La personne présente avec eux dans la « salle des lamentations » au moment du décès doit les rappeler environ un mois plus tard et leur proposer de revenir à l’hôpital s’ils souhaitent reparler de l’événement. Ils accueillent fréquemment cette invitation avec reconnaissance. Ils peuvent alors poser les questions qu’ils n’étaient pas prêts à poser au moment du grand choc. Bon nombre d’entre eux demanderont : « A-t-il rouvert les yeux ? A-t-il prononcé mon nom ? Etait-il conscient à son arrivée ? » Si l’on peut leur répondre, ils apprécieront cette confrontation avec la réalité de la mort. C’est souvent après ce deuxième entretien que la famille commence à assumer le chagrin et amorce le travail de deuil.

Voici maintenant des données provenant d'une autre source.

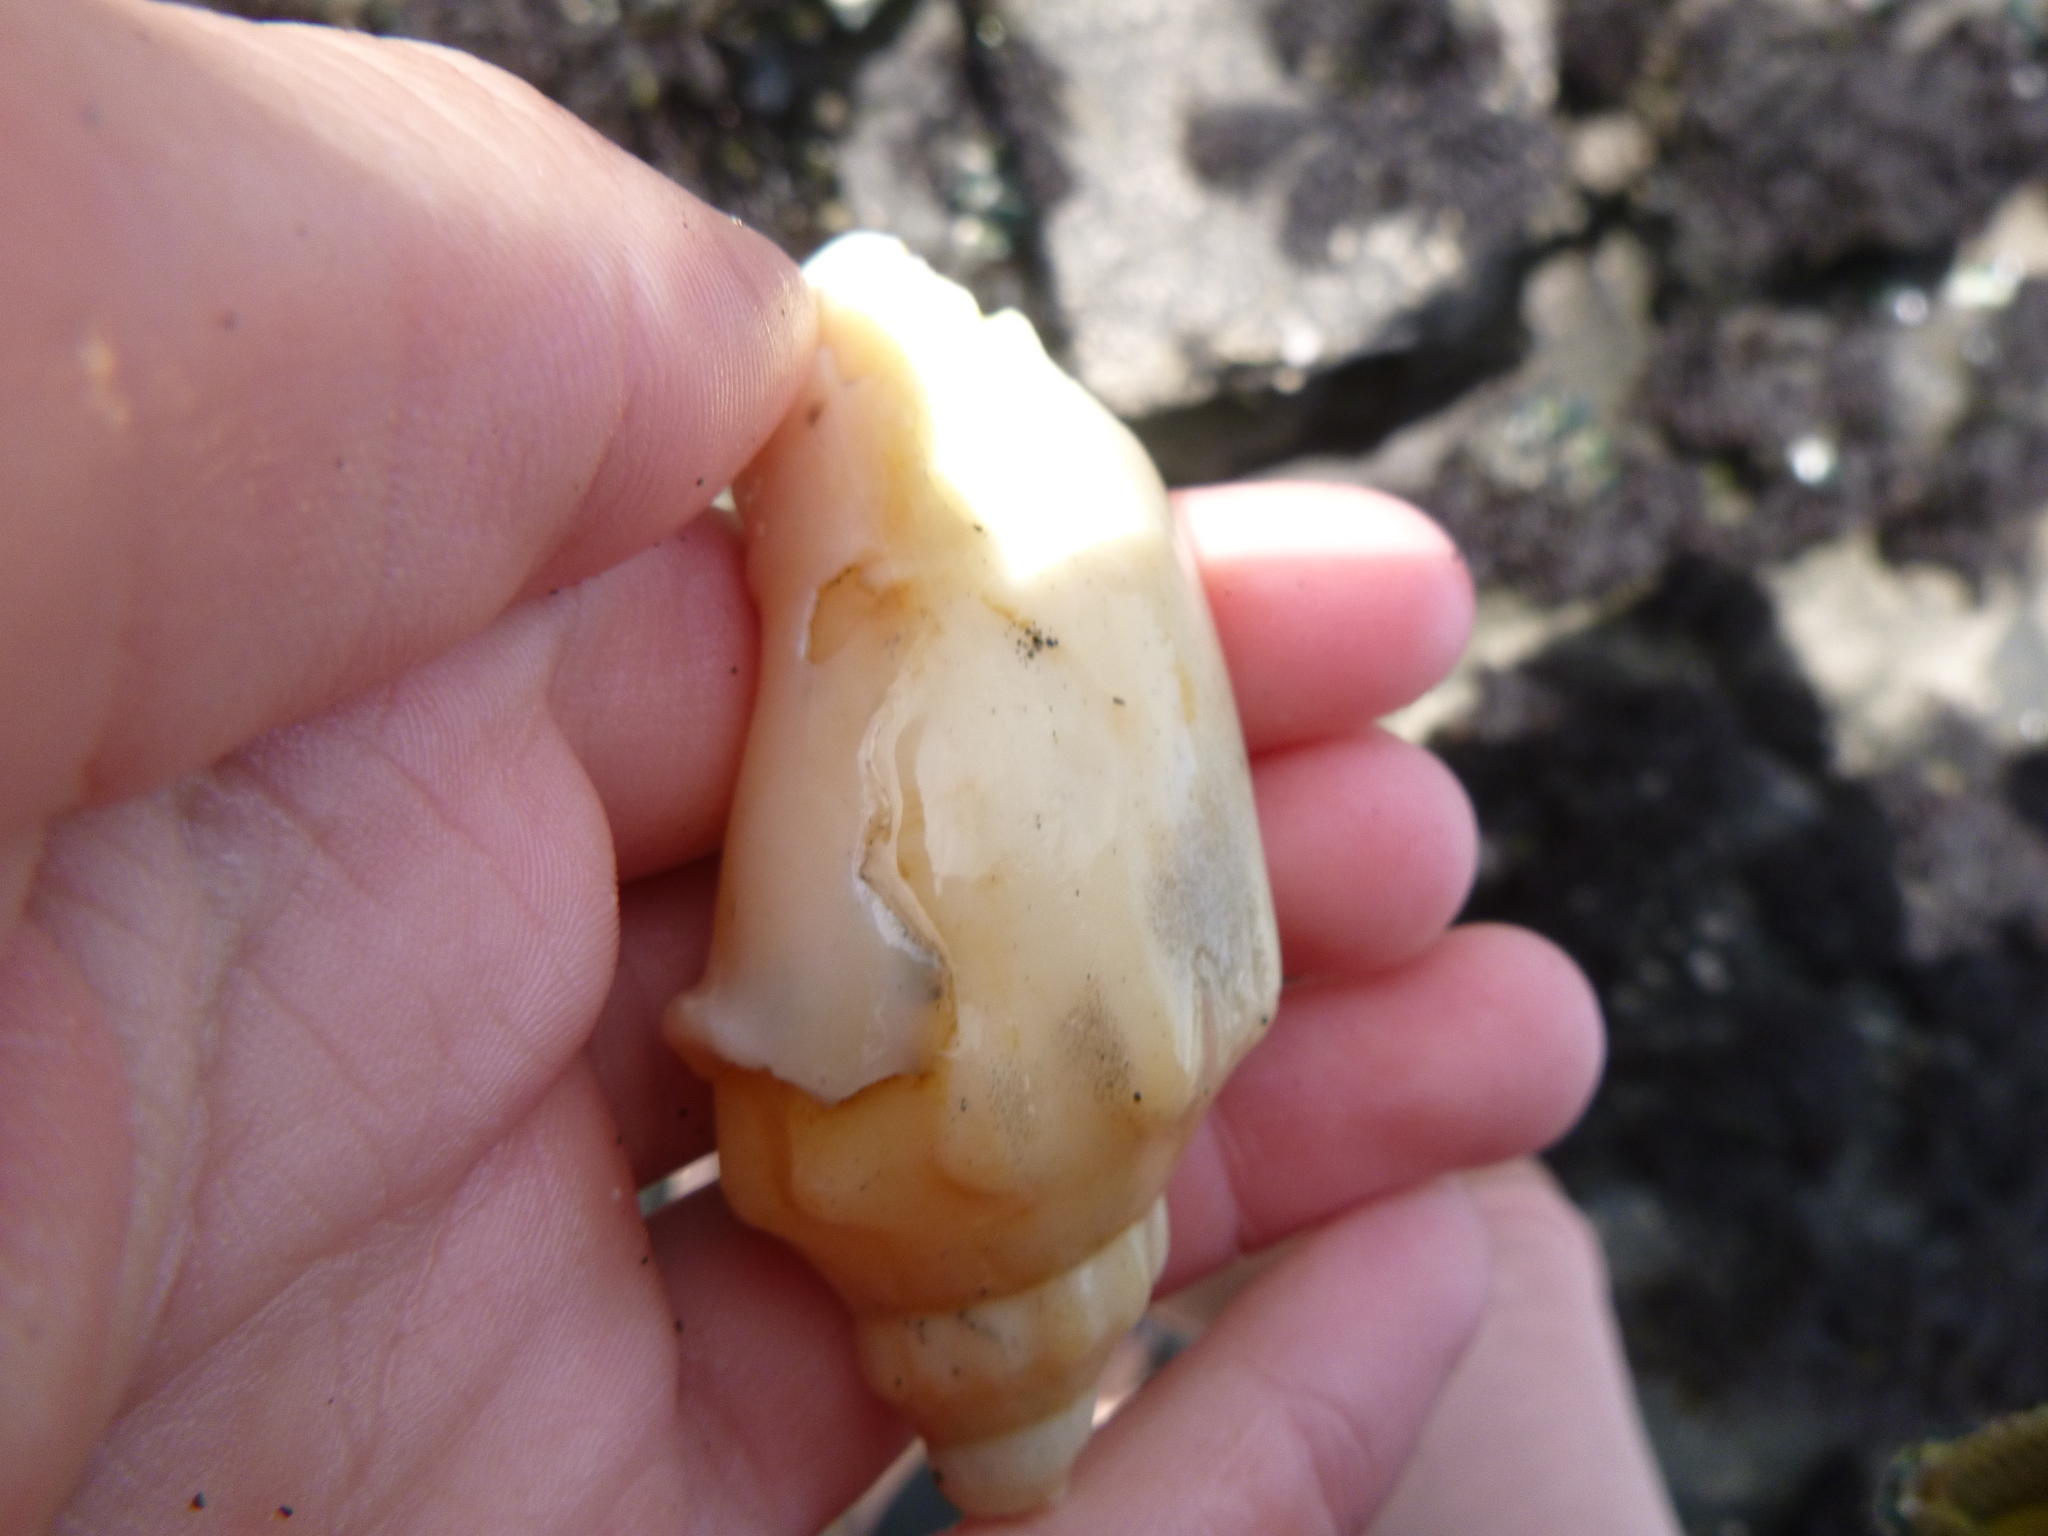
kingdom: Animalia
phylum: Mollusca
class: Gastropoda
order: Neogastropoda
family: Volutidae
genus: Alcithoe
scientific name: Alcithoe arabica
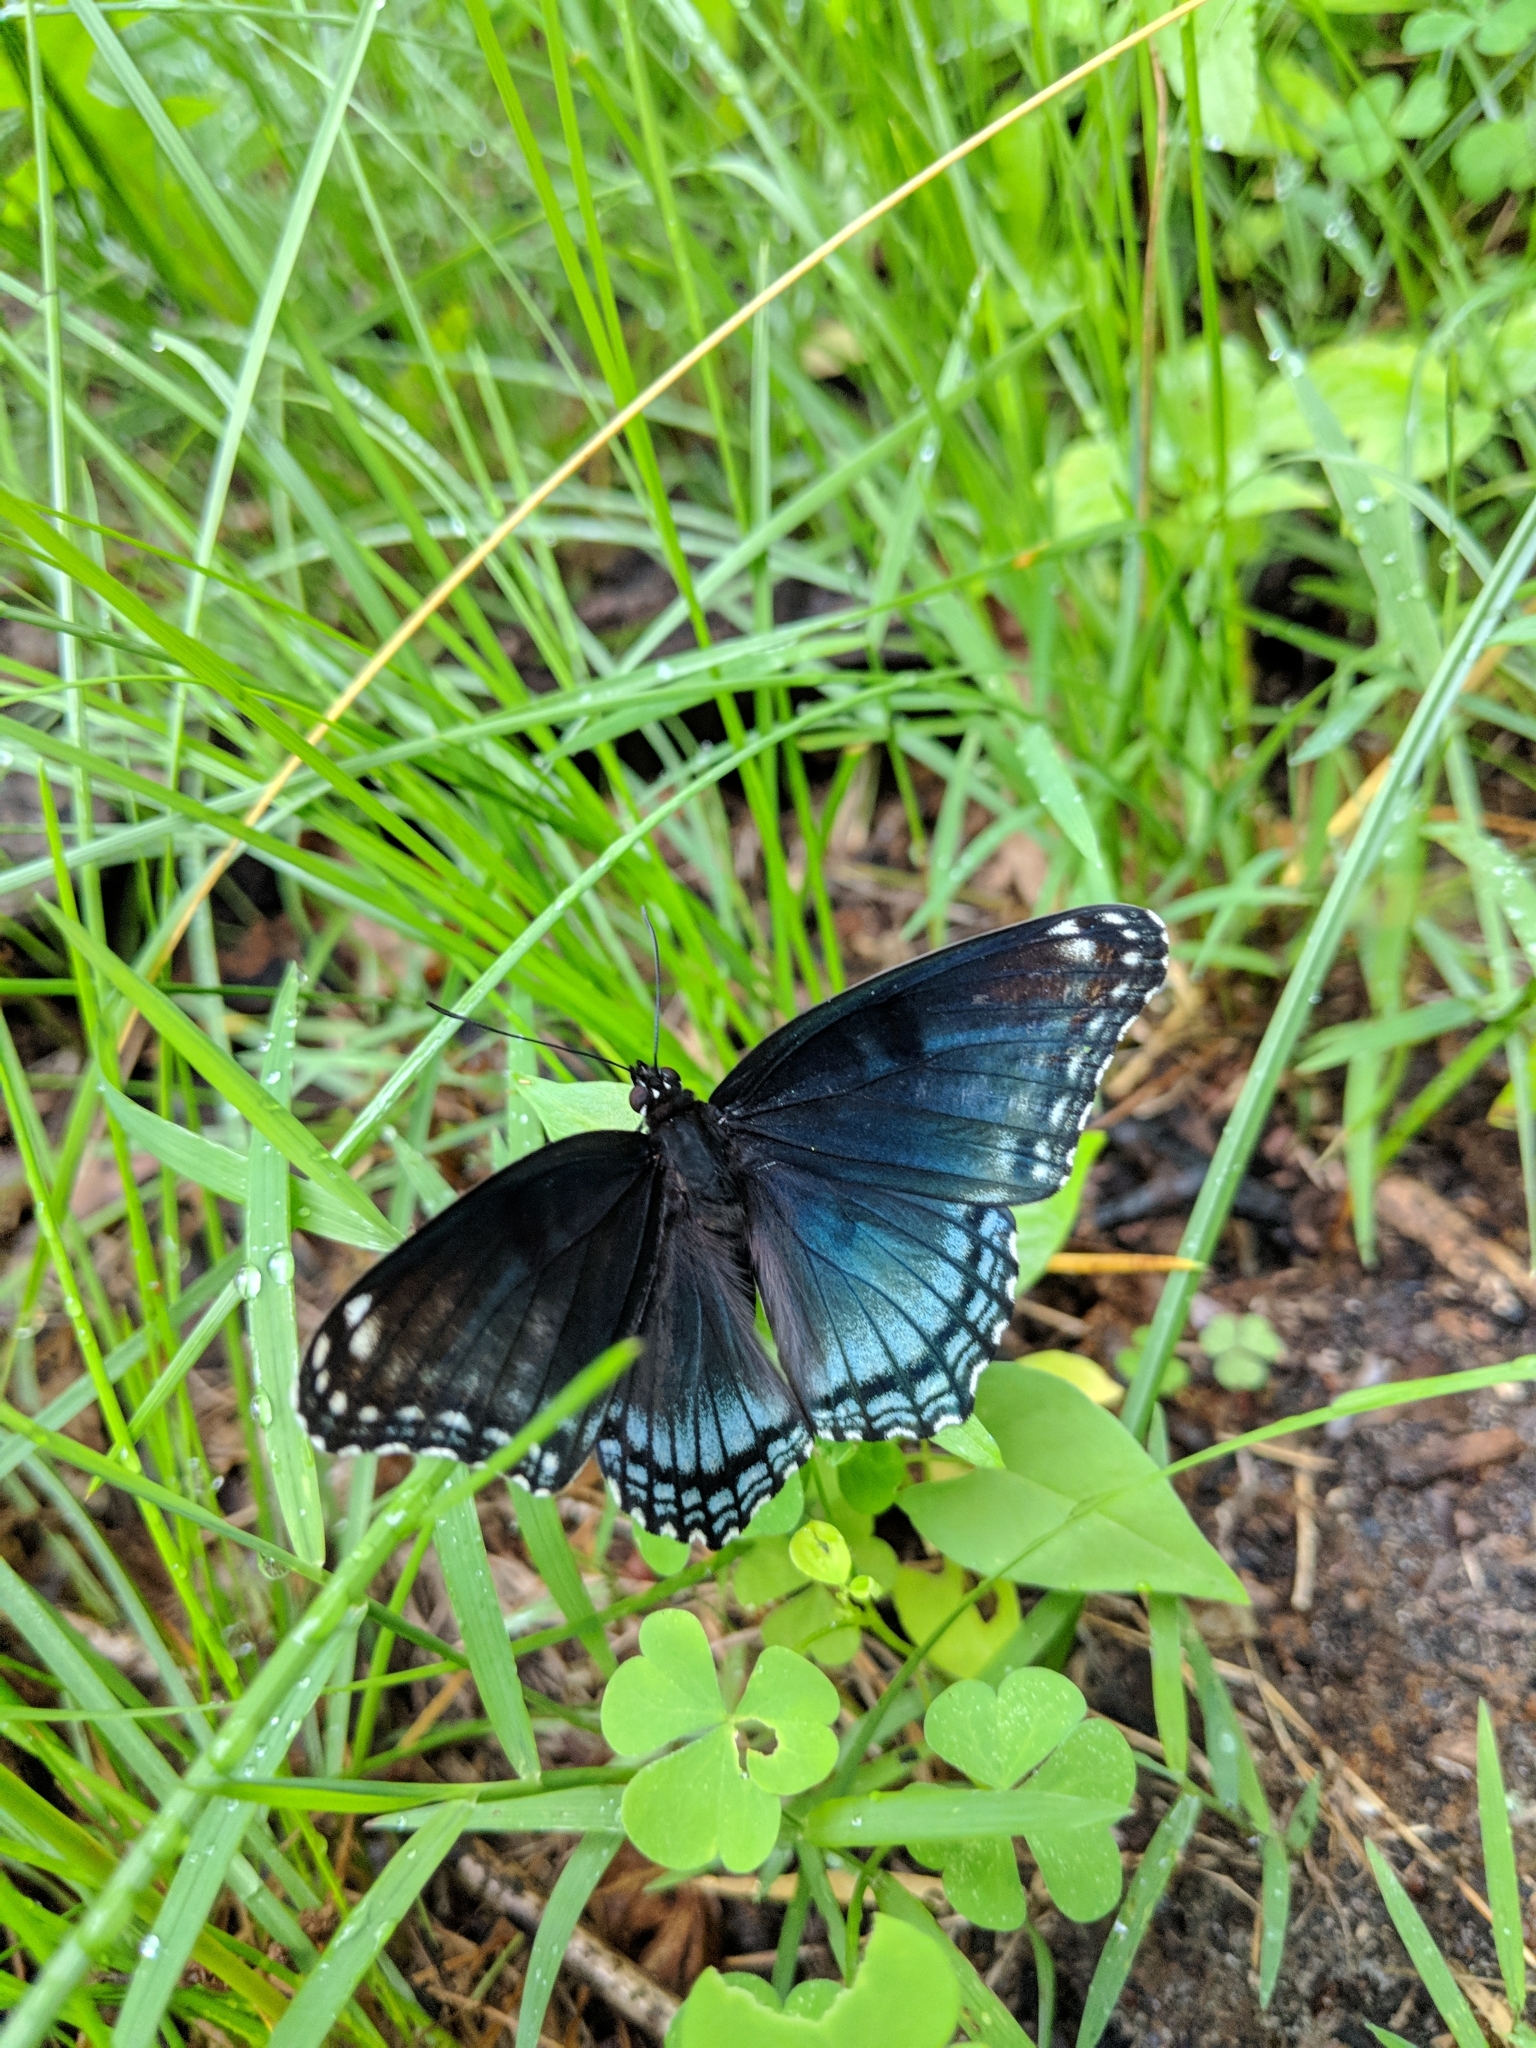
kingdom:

Que dire de la mort subite ? Comment aider la famille à l’accepter ?

Quand une famille est confrontée à une mort subite et accidentelle, il importe de ne pas l’empêcher de voir le corps. Les patients qui se sont suicidés ou les victimes d’accidents sont souvent mutilés et le personnel hospitalier interdit aux proches de les voir. Cette mesure entraîne de nombreux problèmes psychologiques pour les survivants. Il faut que les infirmières préparent le défunt pour qu’il soit présentable, que sa famille puisse voir au moins une partie d’un corps identifiable afin d’affronter la réalité de la mort. Si nous l’en empêchons, elle restera des années dans la phase de déni et n’assumera jamais totalement la réalité de la mort."